Nel mio gruppo il combattimento senza quartiere è un evento raro. Nella maggior parte dei casi esso è dovuto a un conflitto rispetto a uno scopo specifico. Se dei sicari vogliono uccidere Pino, il combattimento finirà appena Pino è morto (o lo sembra), oppure quando i sicari avranno capito che l’obiettivo non è più raggiungibile (sono soverchiati, l’atto sta attirando troppa attenzione, Pino è fuggito, eccetera). Alcune avventure hanno risvolti politici per cui i PG sono molto più preziosi come prigionieri che come cadaveri. E gli antagonisti spesso preferiranno non inseguire i protagonisti che si ritirano, visto che anche un nemico che sai ritira potrebbe infilarti una palla in fronte e forse non vale la pena di sfidare la sorte.

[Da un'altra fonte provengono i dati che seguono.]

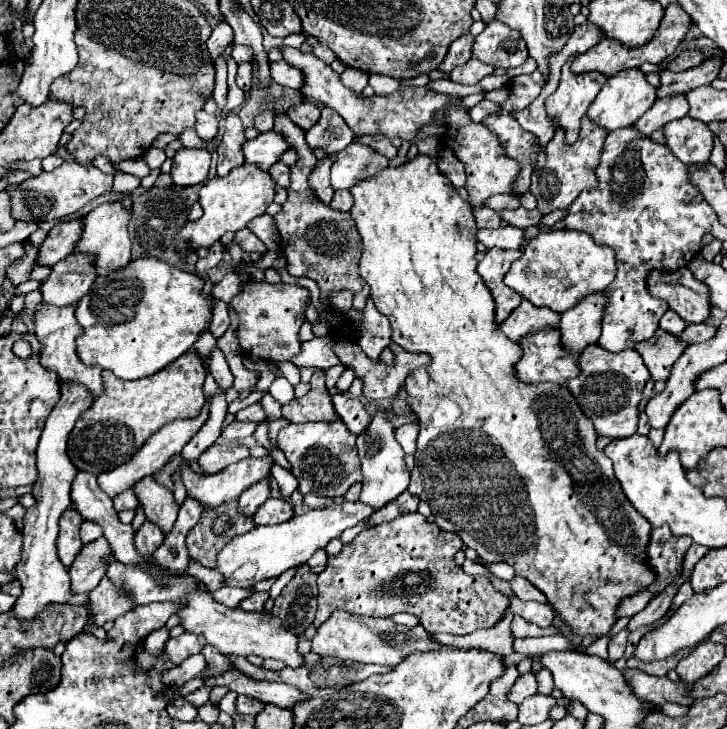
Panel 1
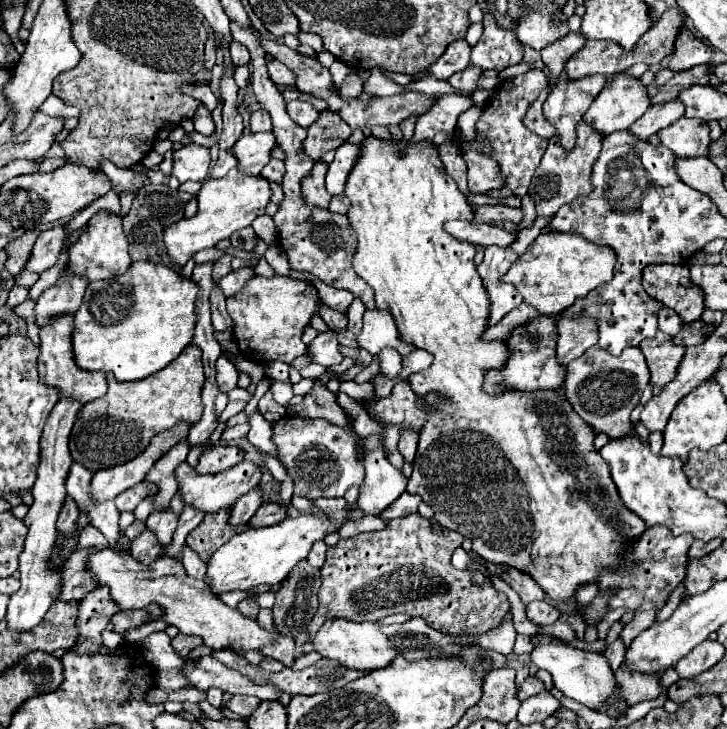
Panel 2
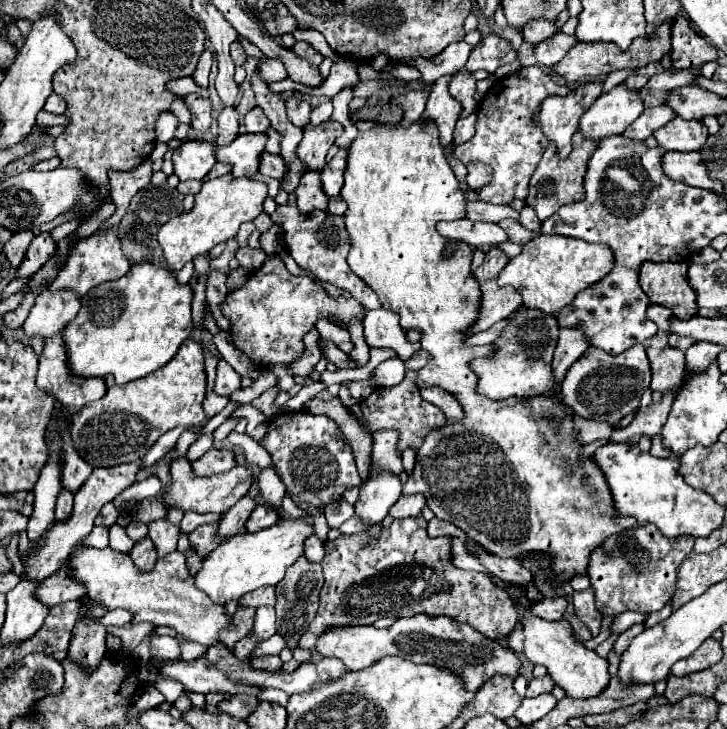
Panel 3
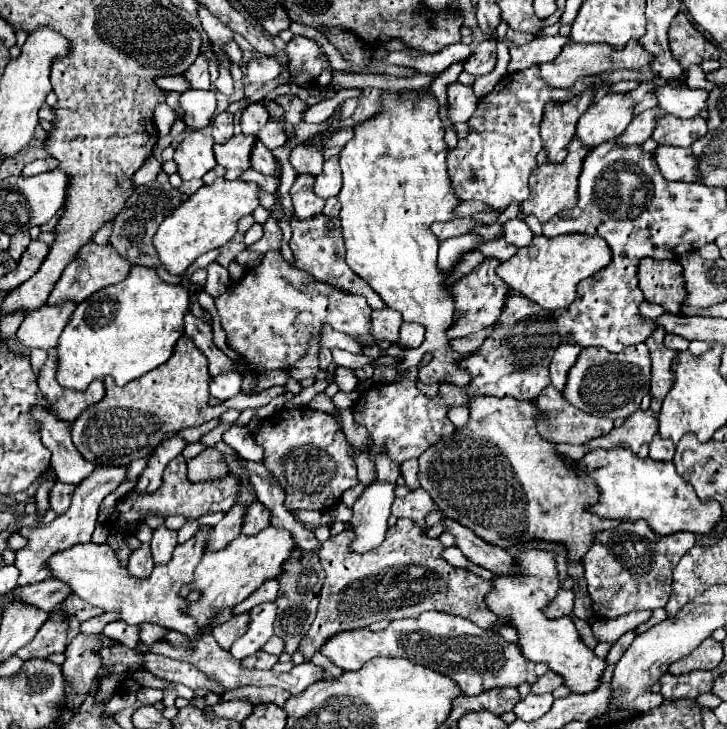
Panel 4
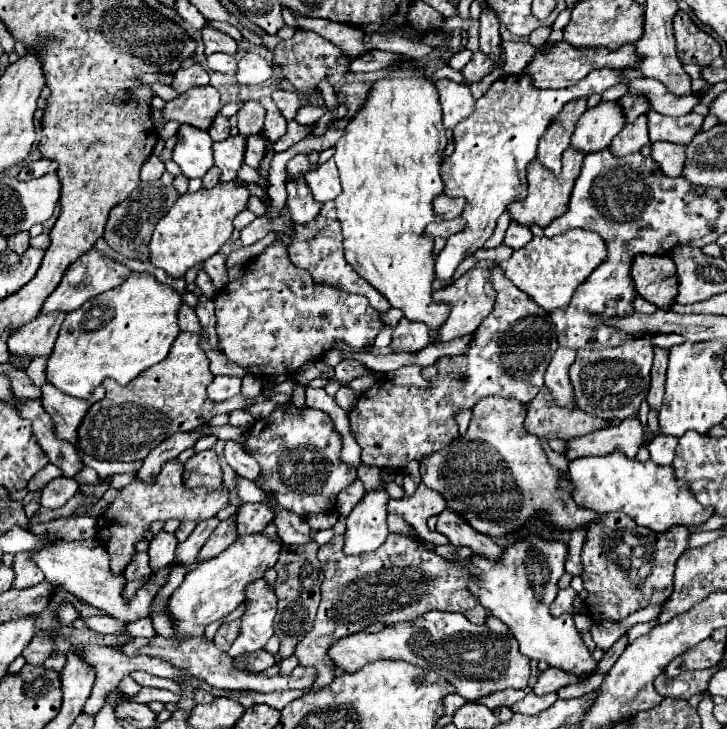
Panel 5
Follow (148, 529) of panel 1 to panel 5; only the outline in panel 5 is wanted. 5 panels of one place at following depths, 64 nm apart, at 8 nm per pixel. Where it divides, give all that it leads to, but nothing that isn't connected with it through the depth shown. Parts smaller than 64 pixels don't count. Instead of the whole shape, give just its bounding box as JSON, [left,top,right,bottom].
[122,552,150,600]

Una situazione da combattimento senza quartiere potrebbe invece essere un drappello di marines che deve ripulire uno space hulk da un’infestazione di alieni insettiformi ultra aggressivi; in questo caso la sconfitta implica automaticamente essere massacrati, a meno che i PG non riescano a fuggire prima - ovvero si ritirino quando il combattimento diventa insostenibile. Discorso che in D&D a livelli medio-alti sarebbe difficile da fare, visto che di solito basta un singolo round con un paio di tiri sfigati per sfiorare il TPK. Ma a monte delle meccaniche di D&D c’è un’idea molto diffusa tra giocatori e DM che il combattimento sia sempre un affare all’ultimo sangue. Soprattuto per i minion e i mostri non rilevanti nella trama, che vengono usati dai DM come carne da macello priva di ogni istinto di autoconservazione.